This article was written to inform people about WebWatcher keylogger, its legitimate use and its potential for misuse, and how to detect and remove it.
WebWatcher: Who Is Really Keeping an Eye on You?
Often software programs that help to monitor or control a user are essential in today's society. From the small business owner who needs to understand where productivity seems to fail to the parent who simply wants to keep the child safe while online, there are hundreds of software solutions to this problem, and WebWatcher is easily one of the most popular. For some users, though, programs like this are a frightening prospect. After all, not only can the individual who installed the program literally spy on your online activities, but it can also be misused in a number of other ways, and understanding exactly how it works may lead to the need to remove WebWatcher from your machine.
What is WebWatcher?
The program itself was designed as parental control software. The overall goal was to let parents keep an eye on their kids while they're online, and it uses a pretty extensive line up of services to do just that. They can take a careful look at any sites the child has visited, read the emails that have been sent or received, take a look at the instant messaging history, view screen shots from any given session, look at what has been typed into any program, and monitor almost everything from any location. The reality here is that the program uses keystroke capturing technology, just like today's most advanced keyloggers do. While the intent behind this program clearly isn't malicious, the reality is that it uses much of the same technology other rogue programs do, and it can easily be used to spy on anyone's activities, not just those of a child. Entering bank account data, credit card numbers, or anything else into a computer that has WebWatcher installed could prove dangerous. Here are just a few of the more concerning aspects of this program.
Keylogger Technology: Your computer can only take the data you enter, then convert it into fulfilling your requests, and that's part of the bigger dangers with WebWatcher. The program literally allows you to see every piece of data they enter from a remote location, which means that the information is being stored on the company's servers, giving almost anyone within that company or any hacker access to the information entered on the screen. What's more, though, is that the individual who installs the software can create filters and even alert words to help them understand what's happening with that machine which, again, may give more than one party access to the information you enter on a daily basis, no matter what program you're using.

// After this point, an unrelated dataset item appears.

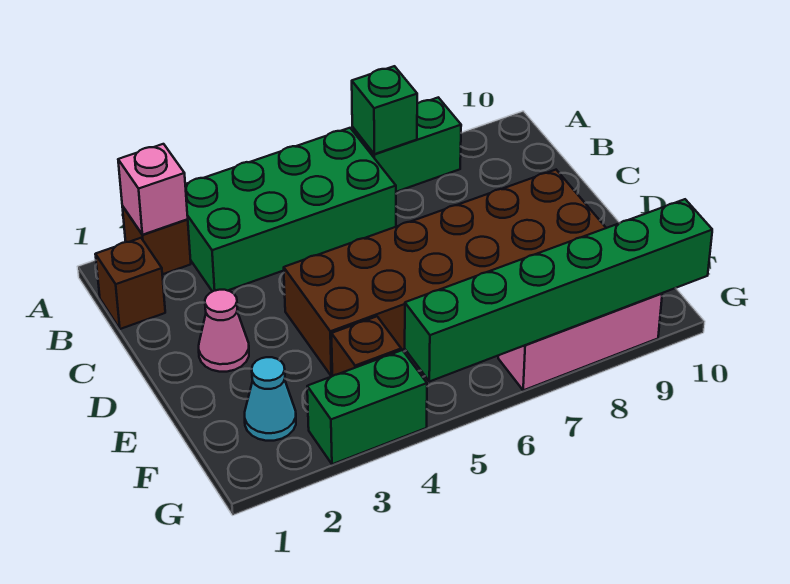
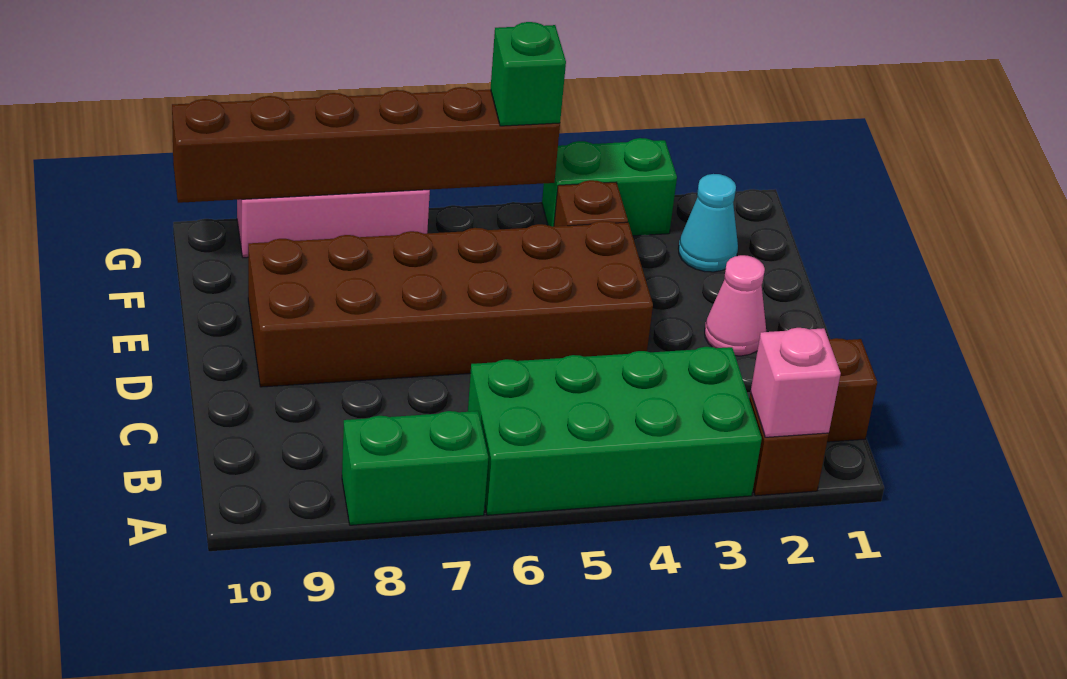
green 1x1 brick [352,66,417,154] -> green 1x1 brick moved to [491,22,566,126]
green 1x6 brick [405,199,712,382] -> brown 1x6 brick [172,87,560,203]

Invisibility: Naturally if you're watching someone, the last thing you want is for them to know you're watching them, and WebWatcher prides itself on invisibility. They recently added a feature that allows them to evade the current antivirus and antispyware technology installed on a machine before WebWatcher is installed, and that can spell real problems if you're trying to find this program. It doesn't' appear in the process list or the system tray, and it certainly doesn't pop up in common places like the Desktop or the Add/Remove programs function. Because there are no actual files to find, it's hard to know whether or not this technology is watching you. It can even circumvent a firewall program, making it a bit more frightening at any level.
Potential for Misuse: WebWatcher is monitoring software, and it does exactly that. The serious problem here is that not just parents install this to check on their children. It's advertised to employers who want to keep an eye on employees, spouses who want to ensure their partners aren't cheating or looking at dating/suspicious sites, and anyone else who requires monitoring technology. Understanding who is truly looking at what you do each day on the computer is a terrifying prospect. Say, for example, you have a disgruntled employee who installs it on your machine at work so he or she can steal your confidential client information. Likewise, imagine you have an unscrupulous party who has access to your machine. Your identity and credit card information could be gone in an instant. There's very little reason anyone needs this kind of access to your machine.
The Final Verdict
For many, WebWatcher removal is the only real option in this situation. The simple reality is that while it can be helpful to some parents, it can also be a serious danger to your safety and security, and that kind of risk in today's society is absolutely unacceptable.
In order to determine if the program is installed on your machine, you'll have to do a bit of digging because of the invisibility feature. One of the only ways to detect and remove the program is to run a reputable antispyware software solution like Malwarebytes' Anti-Malware 2.0. In some cases, it may take running the computer in safe mode to completely remove WebWatcher from your system, but it's certainly well worth it given the potential for danger in this case.